Chapter 38 continues the discussion of specific kinds of formal organization and organizations, mostly dealing with their interactions in regard to money, such as corporations and unions, and the Stock Market. This Chapter also begins a discussion of trust and leadership that will later be important when we discuss forms of Government.
The next conceptual chapter sequence, Chapters 39 through 41, is more about “belonging” and “exclusion”, or likeness and difference, which in this context seem to connote very much the same. Between belonging and exclusion there lies a middle ground of those who might come to belong or might be excluded. Chapter 39 deals with social structures, mostly of inclusion, and the reorganization of these structures. People tend to trust members of groups to which they belong rather than members of groups from which they are excluded. Why? The chapter leads toward a discussion of methods of inclusion, such as delighting in the same kind of music and dance, or of exclusion, such as the creation of shibboleths.

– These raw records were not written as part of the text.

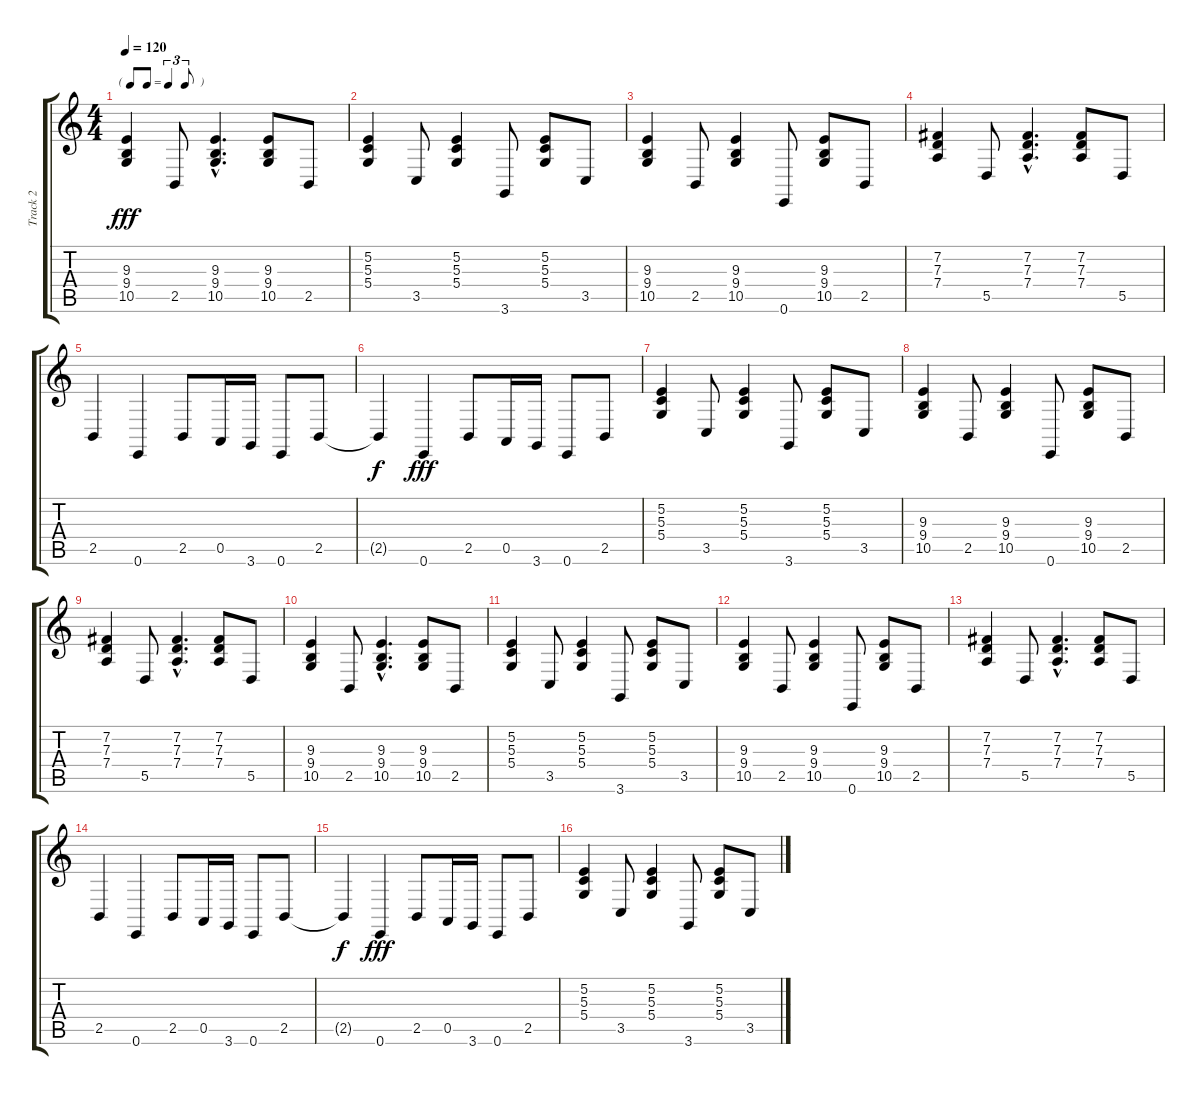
\track ("Track 2" "Track 2") {instrument acousticgrandpiano}
\staff {score tabs}
\tuning (E4 B3 G3 D3 A2 E2) {hide}
\ts (4 4)
\tf triplet8th
\tempo 120
\clef g2
\ks c
(9.3 9.4 10.5).4{dy fff} 2.5.8 (9.3{hac} 9.4{hac} 10.5{hac}).4{d} (9.3 9.4 10.5).8 2.5.8 |
(5.2 5.3 5.4).4{volume 16} 3.5.8 (5.2 5.3 5.4).4 3.6.8 (5.2 5.3 5.4).8 3.5.8 |
(9.3 9.4 10.5).4 2.5.8 (9.3 9.4 10.5).4 0.6.8 (9.3 9.4 10.5).8 2.5.8 |
(7.2 7.3 7.4).4 5.5.8 (7.2{hac} 7.3{hac} 7.4{hac}).4{d} (7.2 7.3 7.4).8 5.5.8 |
2.5.4 0.6.4 2.5.8 0.5.16 3.6.16 0.6.8 2.5.8 |
2.5{t}.4{dy f} 0.6.4{dy fff} 2.5.8 0.5.16 3.6.16 0.6.8 2.5.8 |
(5.2 5.3 5.4).4{volume 16} 3.5.8 (5.2 5.3 5.4).4 3.6.8 (5.2 5.3 5.4).8 3.5.8 |
(9.3 9.4 10.5).4 2.5.8 (9.3 9.4 10.5).4 0.6.8 (9.3 9.4 10.5).8 2.5.8 |
(7.2 7.3 7.4).4 5.5.8 (7.2{hac} 7.3{hac} 7.4{hac}).4{d} (7.2 7.3 7.4).8 5.5.8 |
(9.3 9.4 10.5).4 2.5.8 (9.3{hac} 9.4{hac} 10.5{hac}).4{d} (9.3 9.4 10.5).8 2.5.8 |
(5.2 5.3 5.4).4{volume 16} 3.5.8 (5.2 5.3 5.4).4 3.6.8 (5.2 5.3 5.4).8 3.5.8 |
(9.3 9.4 10.5).4 2.5.8 (9.3 9.4 10.5).4 0.6.8 (9.3 9.4 10.5).8 2.5.8 |
(7.2 7.3 7.4).4 5.5.8 (7.2{hac} 7.3{hac} 7.4{hac}).4{d} (7.2 7.3 7.4).8 5.5.8 |
2.5.4 0.6.4 2.5.8 0.5.16 3.6.16 0.6.8 2.5.8 |
2.5{t}.4{dy f} 0.6.4{dy fff} 2.5.8 0.5.16 3.6.16 0.6.8 2.5.8 |
(5.2 5.3 5.4).4{volume 16} 3.5.8 (5.2 5.3 5.4).4 3.6.8 (5.2 5.3 5.4).8 3.5.8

Chapter 40 looks more closely at the constructs of “Us” and “Them” that are likely to be in conflict, each perceiving for their own “Us” to be generally perceived as better than the others, the “Them”. If both groups perceive the same group to be “better”, the other is likely to be bullied. As examples, we use a school classroom, colonial expansion, rural and urban political disparity, and income disparity. The bad things that happen to members of either group (significant disturbances to their controlled perceptions) are likely to be perceived as having been caused by the other group as a whole, and the appropriate control actions involve inter-group interactions.
The Chapter then concludes with a discussion of the effect of group interactions with aliens whose cultures differ in unfamiliar ways, whether the alien is an isolated individual, a refugee group, or simple immigrants. The results of such intergroup interactions might be beneficial (hybrid vigour in the form of vivified development of creative autocatalytic networks) or detrimental (combative “my way is right and yours is wrong” conflict). The Middle Ground, in all these cases, allows an individual to perceive atenfels, routes by which they may avoid conflict and perhaps move from one polarized group to the other.
Chapter 41 discusses a different class of alien entirely — the robot as it might become decades or centuries from now. The Chapter deals with “bots” and “botnets”, as well as with physically embodied robots. What does it mean to be “autonomous”, as we believe we are? Is an “autonomous” vacuum cleaner such as those even now being sold, really autonomous? Could they develop consciousness and self-consciousness, empathy with organic living things, and emotions? If not, why not? And is there any reason why robotic intelligence should function in any way as does human “intelligence”. If it did, would robots be a beneficial addition to organic ecologies, beneficial implying the enhancement of the Worth of living control systems? Or would they evolve to become the feared tyrants of much science-fiction?
[Apart from Chapter 45 on political parties, the remaining chapters, currently intended to be Chapters 43 through 46 plus an Epilogue, are only written in parts. I omit them here because they might well change substantially in structure and content as the book progresses toward completion.]